## [Exercise description]
Return, word for word, the passage from the article below on the Cleveland Browns' penalties starting at "Penalties, Both Bad" and ending at "passing yardage (149).".
---------- Exercise text
Oct 20, 2013; Green Bay, WI, USA; Green Bay Packers tight end Jermichael Finley (88) is tackled by Cleveland Browns defensive back T.J. Ward (43) and defensive back Tashaun Gipson (39) in the 4th quarter at Lambeau Field. Finley was injured on the play and had to be taken off the field on a stretcher. Mandatory Credit: Benny Sieu-USA TODAY Sports

Penalties, Both Bad and Ugly Really Hurt the Browns


The Cleveland Browns were victimized by some questionable and outright wrong penalty calls, but they also killed themselves with penalties.  For as much as the Browns struggled, especially on the offensive side of the ball, they really looked undisciplined at times and lacked composure at others and while some will be quick to question coaching and perhaps fairly, the onus ultimately falls on the players that committed them.  In the end, the Browns had 12 penalties called on them for 106 yards in all and it made winning that much more difficult this week, which looks that much worse when compared to their rushing yardage (83) and their passing yardage (149).
--------------------
---------- Data to examine
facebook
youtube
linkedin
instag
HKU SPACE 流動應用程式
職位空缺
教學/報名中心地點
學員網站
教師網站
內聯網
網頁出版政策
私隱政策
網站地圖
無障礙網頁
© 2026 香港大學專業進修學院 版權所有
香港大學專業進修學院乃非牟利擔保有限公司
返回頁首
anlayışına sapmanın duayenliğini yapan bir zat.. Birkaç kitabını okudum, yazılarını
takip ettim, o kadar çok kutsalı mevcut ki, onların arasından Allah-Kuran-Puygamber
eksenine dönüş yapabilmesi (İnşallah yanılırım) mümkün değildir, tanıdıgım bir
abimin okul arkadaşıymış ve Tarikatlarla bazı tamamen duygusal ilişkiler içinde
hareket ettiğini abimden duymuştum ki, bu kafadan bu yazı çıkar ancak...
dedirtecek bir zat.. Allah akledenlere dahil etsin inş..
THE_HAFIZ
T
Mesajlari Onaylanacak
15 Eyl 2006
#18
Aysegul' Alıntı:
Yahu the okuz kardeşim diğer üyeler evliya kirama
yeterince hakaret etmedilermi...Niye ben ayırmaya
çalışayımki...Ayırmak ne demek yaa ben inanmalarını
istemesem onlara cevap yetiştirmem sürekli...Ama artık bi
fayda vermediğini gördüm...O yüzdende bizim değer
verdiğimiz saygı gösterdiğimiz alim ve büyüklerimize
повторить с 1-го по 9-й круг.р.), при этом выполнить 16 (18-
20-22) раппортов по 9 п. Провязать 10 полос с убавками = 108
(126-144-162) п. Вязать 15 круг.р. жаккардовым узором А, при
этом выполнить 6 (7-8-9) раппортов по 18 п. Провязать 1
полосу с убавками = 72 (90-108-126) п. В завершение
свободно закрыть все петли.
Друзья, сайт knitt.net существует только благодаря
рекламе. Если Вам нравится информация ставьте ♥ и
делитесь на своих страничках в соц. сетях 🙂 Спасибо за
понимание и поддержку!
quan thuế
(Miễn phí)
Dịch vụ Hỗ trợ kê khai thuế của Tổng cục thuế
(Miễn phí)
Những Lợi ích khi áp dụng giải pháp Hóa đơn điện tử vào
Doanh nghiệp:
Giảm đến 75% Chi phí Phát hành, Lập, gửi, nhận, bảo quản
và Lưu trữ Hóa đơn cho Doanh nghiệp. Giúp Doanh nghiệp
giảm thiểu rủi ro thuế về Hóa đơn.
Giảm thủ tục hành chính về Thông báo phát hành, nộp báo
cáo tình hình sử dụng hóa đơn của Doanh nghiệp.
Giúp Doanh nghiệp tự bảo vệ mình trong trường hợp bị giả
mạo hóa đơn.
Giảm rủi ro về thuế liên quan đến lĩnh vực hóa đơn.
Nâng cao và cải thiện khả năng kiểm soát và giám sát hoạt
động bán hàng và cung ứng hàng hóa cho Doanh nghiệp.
--------------------
## [Response]
Penalties, Both Bad and Ugly Really Hurt the Browns


The Cleveland Browns were victimized by some questionable and outright wrong penalty calls, but they also killed themselves with penalties.  For as much as the Browns struggled, especially on the offensive side of the ball, they really looked undisciplined at times and lacked composure at others and while some will be quick to question coaching and perhaps fairly, the onus ultimately falls on the players that committed them.  In the end, the Browns had 12 penalties called on them for 106 yards in all and it made winning that much more difficult this week, which looks that much worse when compared to their rushing yardage (83) and their passing yardage (149).